Now, Farmer complains about Book’s support for the new Gaming Compact. It’s about local fees generated from the nearby Seminole Hard Rock Hotel and Casino. The money reimburses cities for costs associated with roads and other services by the casino.
Farmer grumped that Davie will receive a higher share of the money than Hollywood, which he represents.
Book’s father, Ron Book, is a long-time lobbyist for Davie.
Lauren Book sponsored that amendment. Farmer called her involvement in the new formula “inappropriate.”
“I think if somebody else had done the amendment, it would at least take away some of that stench,” he said.
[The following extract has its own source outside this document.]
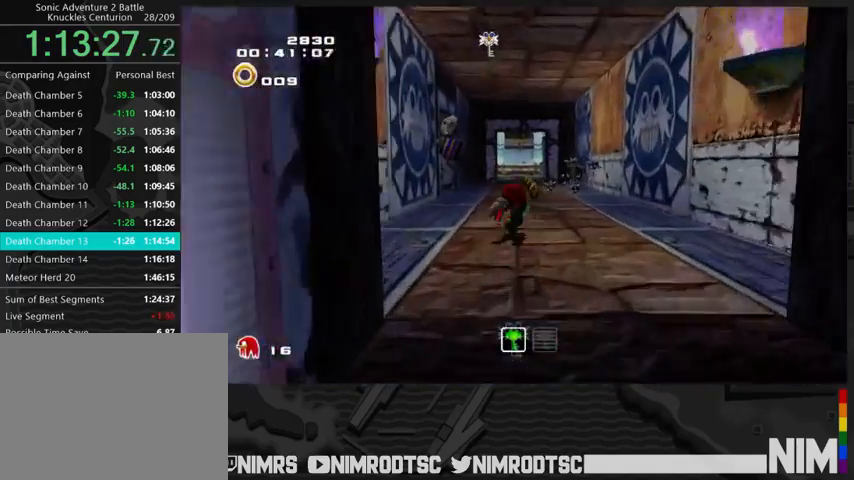
{"buttons": [], "left_stick": "up", "right_stick": "center", "events": []}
Book called Farmer’s insinuations “ridiculous” and said he’s suffering from “hurt feelings.”
Ron Book called it “gutter politics” and “… more bad misogynistic behavior by Sen. Farmer.”
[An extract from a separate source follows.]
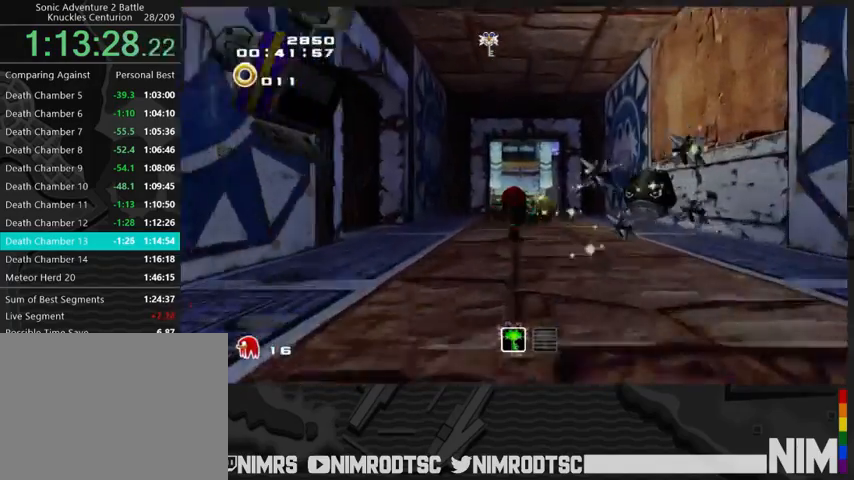
{"buttons": [], "left_stick": "up", "right_stick": "center", "events": []}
Almost (but not quite) biggest loser: Brian Mast. The Republican U.S. Rep. from Florida’s 18th District took his seat at the front of the clown car in a doofish display on the House floor.
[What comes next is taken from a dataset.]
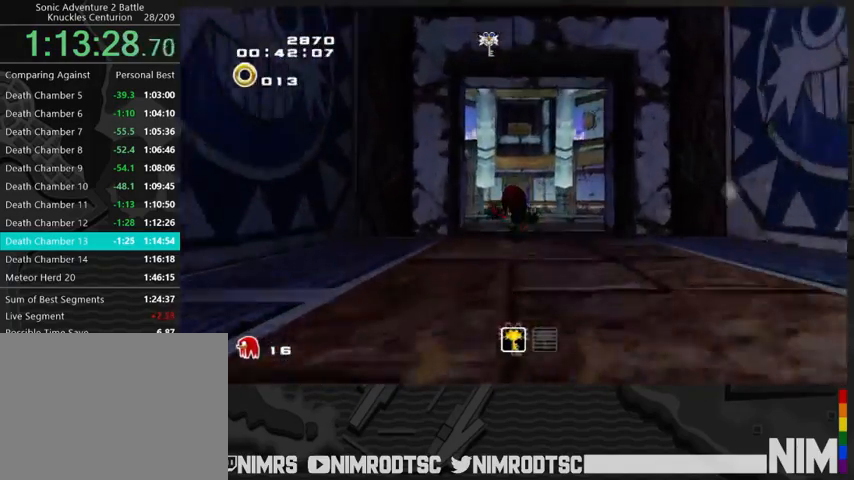
{"buttons": ["B"], "left_stick": "up", "right_stick": "center", "events": [[233, "B", "down"], [367, "B", "up"], [433, "B", "down"]]}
Mast has an A.L.B. degree (liberal arts) from the Harvard Extension School. You wouldn’t know it, though. He , pouted like a spoiled brat because members still must wear masks while on the House floor.
He railed against Speaker Nancy Pelosi, who made the rule, calling it “tyrannical control.”
Tyrannical? Is he kidding?
North Korea: Tyrannical.
Masks: Not tyrannical.
Mast received a $500 fine for this ridiculous act, joining other Republicans such as Q kook Marjorie Taylor-Greene on the bad list.
Perhaps someone should remind Rep. Mast that voters sent him to Washington to do a serious job, not throw childish tantrums.
At least we thought it was serious, but next time we should read the fine print.
The biggest loser: Ashley Moody. Florida’s Attorney General continues to follow the Pam Bondi model of running the office like a partisan arm of the Republican Party. That’s not a compliment, by the way, but I’ll bet you know that.
She continues to push a lawsuit against the U.S. Department of Health and Human Services and the Centers for Disease Control and Prevention over the ongoing no-sail order from Florida ports.
At issue is DeSantis’ executive order prohibiting vaccination passports wanting to take a cruise. Cruise ships were petri dishes for COVID-19 at the start of the pandemic. Alas, the state believes Person A doesn’t need to know if Person B was vaccinated.
But that’s not all.
Last fall, Moody triggered a lengthy investigation into the conspiracy theory that Michael Bloomberg was trying to buy Democratic votes in Florida. That’s because Bloomberg helped non-violent ex-felons pay their fines to restore their voting rights.
They called in the Florida Department of Law Enforcement.
The inference was that Bloomberg was using unscrupulous tactics to drum up support for Joe Biden. The Florida Rights Restoration Coalition, an Orlando nonprofit that works to restore civil rights to those former felons, was caught up in that net.
Moody joined prankster Matt Gaetz on Fox News – never a good look. Their message: SOMETHING BAD WAS GOING ON!
Well, there wasn’t.
As Scott Maxwell of the Orlando Sentinel reported, the FDLE spent 706 hours over six months chasing its tail on this non-story. Its decision: NOTHING BAD WENT ON!
the Coalition wasn’t peddling Biden to ex-felons wanting to vote.
Did you hear Moody then reassure the public that FLORIDA ELECTIONS ARE SAFE!
Oh yeah, she didn’t. The unfounded accusation about election shenanigans continues to hang in the air.